The transportation and trade compliance software provider Kewill on Wednesday said it has purchased the IBM Sterling transportation management system, a software-as-a-service TMS tool.
Financial terms of the acquisition were not disclosed.
Kewill will rebrand the Sterling TMS as Kewill Transport, with the company providing integrations to its broader Kewill MOVE platform. The acquisition of the Sterling product allows Kewill to provide an SaaS-based TMS to complement its existing TMS offering.
“This acquisition is complementary to our current offerings and, in particular, allows us to better address the specific needs of the shippers who want to manage their own transportation planning and execution,” Kewill Chief Marketing Officer Evan Puzey told American Shipper.
Kewill Transport represents a varied offering for Kewill, which last month unveiled a cloud-based version of Kewill MOVE, to target companies that want to ease the upfront licensing and implementation costs of an on-premise deployment.
But whereas the cloud offering announced last month essentially allows Kewill users to deploy in a so-called “private cloud,” the erstwhile Sterling product is a “a truly multi-tenant solution that will run on the infrastructure we have as part of our private cloud,” Puzey said. “It will be part of the shipper- and retail-focused cloud solution we will launch in late October and November.”
Kewill said its existing customers will benefit from enhanced multimodal transportation management functionality and access to a wider carrier network. The software provider also benefits from Sterling’s roster of customers, which include a number of major global brands.
IBM purchased Sterling Commerce (which also offers business integration tools alongside its supply chain execution tools) from AT&T in 2010 for $1.4 billion. Sterling’s offerings include a warehouse management system and supply chain visibility tool as well as its TMS, but those were not part of the Kewill acquisition.
Kewill Transport capabilities include contract management, execution, freight payment and reporting. A TMS essentially allows a shipper or logistics services provider to automate the planning and execution of its inbound and outbound transportation processes. The most sophisticated tools allow users to optimize their transportation network and analyze the efficacy of that network.
“As part of the transaction, the IBM team transferring to Kewill will add valuable domain and industry knowledge and further strengthen Kewill’s global multimodal domain expertise,” Kewill said. “Moving forward, Kewill will continue to invest in this offering as part of the Kewill MOVE platform.”

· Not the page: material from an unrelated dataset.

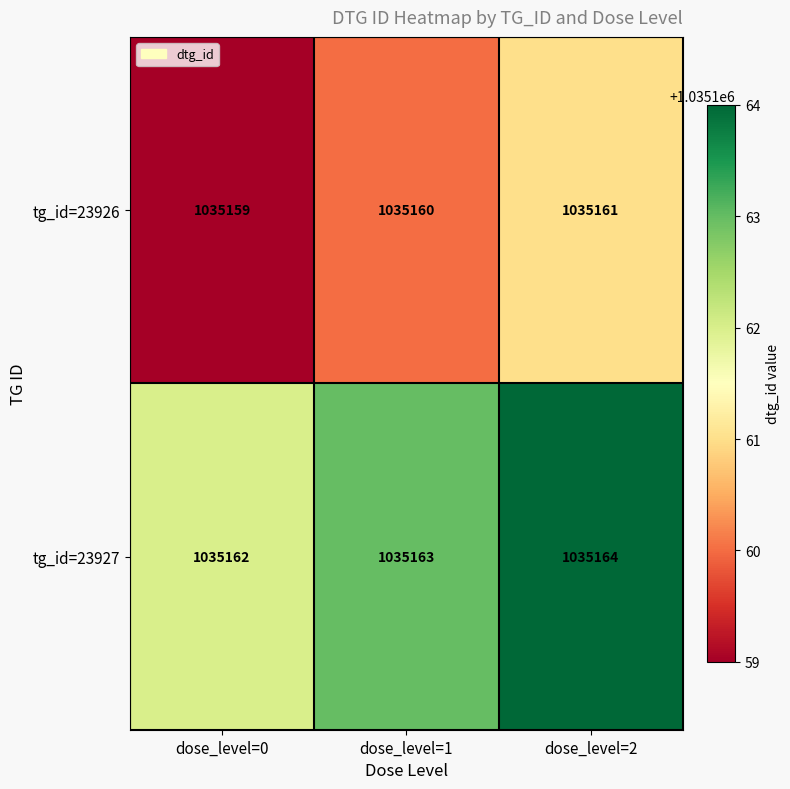

What is the average value of the tg_id=23927 series?

1035163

Mike Skinner is senior vice president and general Manager at CLX
Logistics, a certified reseller and delivery partner of IBM Sterling.
“Our customer base is increasingly integrated on a global scale and demanding of logistics technology to manage all transport modes within and between all regions. As a leading global player in transportation and trade management technology, Kewill appears ideally suited to carry this vision forward.”